Turcs écartelés entre deux nationalités

La communauté turque en Allemagne, la plus importante en Europe occidentale avec deux millions de personnes, est en émoi: 50000 Turcs, qui avaient acquis la nationalité allemande, vont devoir rendre le passeport du pays hôte et entamer une nouvelle fois la procédure de naturalisation. Raison: ils ont conservé ou redemandé la citoyenneté turque; ce qui est illégal.

MARCEL LINDEN

CORRESPONDANT EN ALLEMAGNE

La communauté turque en Allemagne, la plus importante en Europe occidentale avec deux millions de personnes, est en émoi: 50000 Turcs, qui avaient acquis la nationalité allemande, vont devoir rendre le passeport du pays hôte et entamer une nouvelle fois la procédure de naturalisation. Raison: ils ont conservé ou redemandé la citoyenneté turque; ce qui est illégal.

La question du double passeport est le principal sujet de conversation dans les cafés et les «döner» (mini-restaurants) turcs.
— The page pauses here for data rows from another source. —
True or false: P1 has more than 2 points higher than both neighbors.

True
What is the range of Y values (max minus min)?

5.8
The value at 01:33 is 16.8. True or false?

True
Le ministère de l'Intérieur de Berlin confirme que 48000 Turcs d'origine ont de nouveau perdu la nationalité allemande. Ce n'est que maintenant que l'opinion apprend cette situation fâcheuse.
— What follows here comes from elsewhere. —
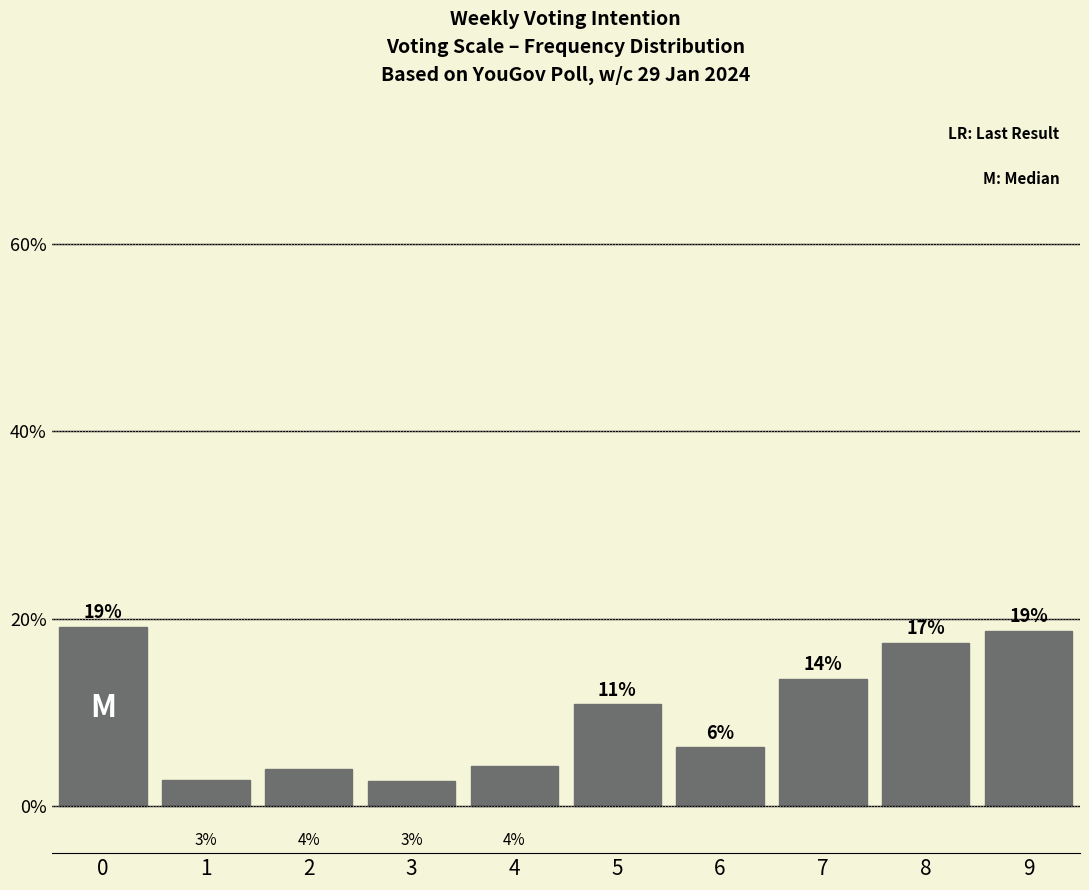

Reading left to right, list all the values displayed in this chart.

0=0.2	1=0.0	2=0.0	3=0.0	4=0.0	5=0.1	6=0.1	7=0.1	8=0.2	9=0.2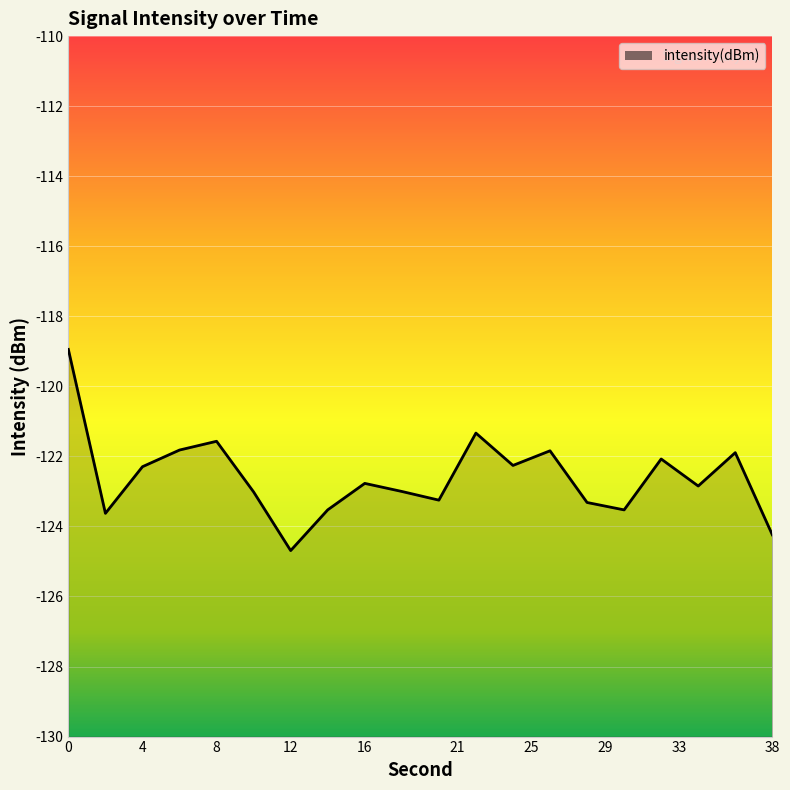

Reading right to left, extract all data points from this chart.

38=-124.2	36=-121.9	34=-122.8	32=-122.1	30=-123.5	28=-123.3	26=-121.8	24=-122.3	22=-121.3	20=-123.2	18=-123.0	16=-122.8	14=-123.5	12=-124.7	10=-123.0	8=-121.6	6=-121.8	4=-122.3	2=-123.6	0=-118.9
Avant 2000, les autorités allemandes toléraient le double passeport: beaucoup de Turcs naturalisés Allemands avaient conservé la citoyenneté d'origine entre autres pour éviter des complications en Turquie en cas d'héritage foncier. A peine arrivés au pouvoir en 1998, les Verts, adeptes de la société multiculturelle, voulurent légaliser cet état de fait.

Or, le Bundesrat, dominé par la CDU-CSU, rejeta le texte. Et comme le ministre social-démocrate de l'Intérieur, Otto Schily, était d'accord avec la droite, la loi sur l'immigration de janvier 2000 finit par interdire complètement la double nationalité; ceux qui obtinrent de nouveau la citoyenneté turque perdirent ipso facto l'allemande. Cela, chaque Turc vivant en Allemagne le savait très bien.

Permis de séjour illimité

Comment expliquer alors que 48000 Turcs l'ont ignoré? Hakki Keskin, président de la «Türkische Gemeinde» (communauté turque) en Allemagne, donne l'interprétation suivante: pendant les années 1998-99, des milliers de Turcs avec passeport allemand avaient prié les autorités turques de leur établir parallèlement un passeport turc en espérant que la loi en préparation légaliserait la situation.
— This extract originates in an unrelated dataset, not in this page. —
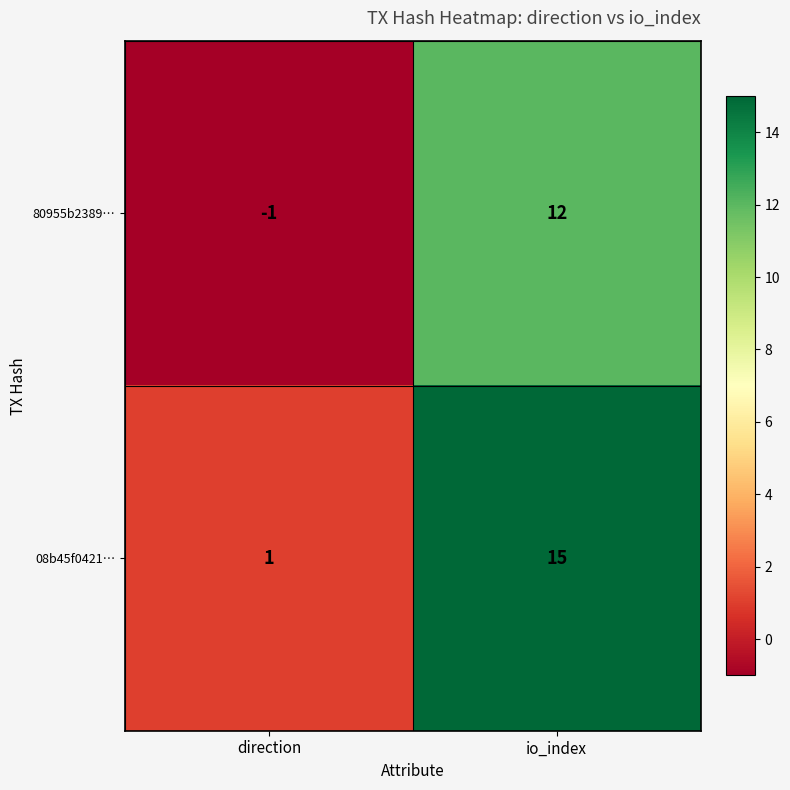

At which label is 08b45f0421… closest to 8?

direction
Mais, la lenteur de la bureaucratie turque, poursuit M. Keskin, fit en sorte que ceux-ci n'obtinrent le passeport turc qu'après l'entrée en vigueur de la loi de 2000 opposée au double passeport. Pour s'en sortir, il réclame pour les fautifs un régime de transition jusqu'en 2006. Entre-temps, Ankara a promis à Berlin de renoncer à la pratique cavalière d'accorder à l'insu des autorités allemandes un passeport à ses ex-ressortissants.

La présidente de la commission de l'intérieur du Bundestag, la social-démocrate Cornelie Sonntag-Wolgast, demande de trouver une «solution rapide, claire et humaine». Elle concède qu'ils ont perdu la nationalité allemande et qu'il n'y aura pas d'amnistie en leur faveur, mais elle recommande de leur accorder un permis de séjour illimité et de les exempter du test linguistique désormais obligatoire pour l'obtention de la citoyenneté. «Sinon ils devraient recommencer à zéro », remarque-t-elle.

Sur ce point, Otto Schily n'est pas du tout d'accord. «Il est curieux que des personnes ayant contourné la loi puissent bénéficier d'une procédure privilégiée», s'étonne son porte-parole.

Le journal «Frankfurter Allgemeine» parle d'un «double jeu» et avertit que l'Allemagne risque de se ridiculiser, si elle ne peut pas être sûre que les nouveaux citoyens veulent être Allemands et rien d'autre.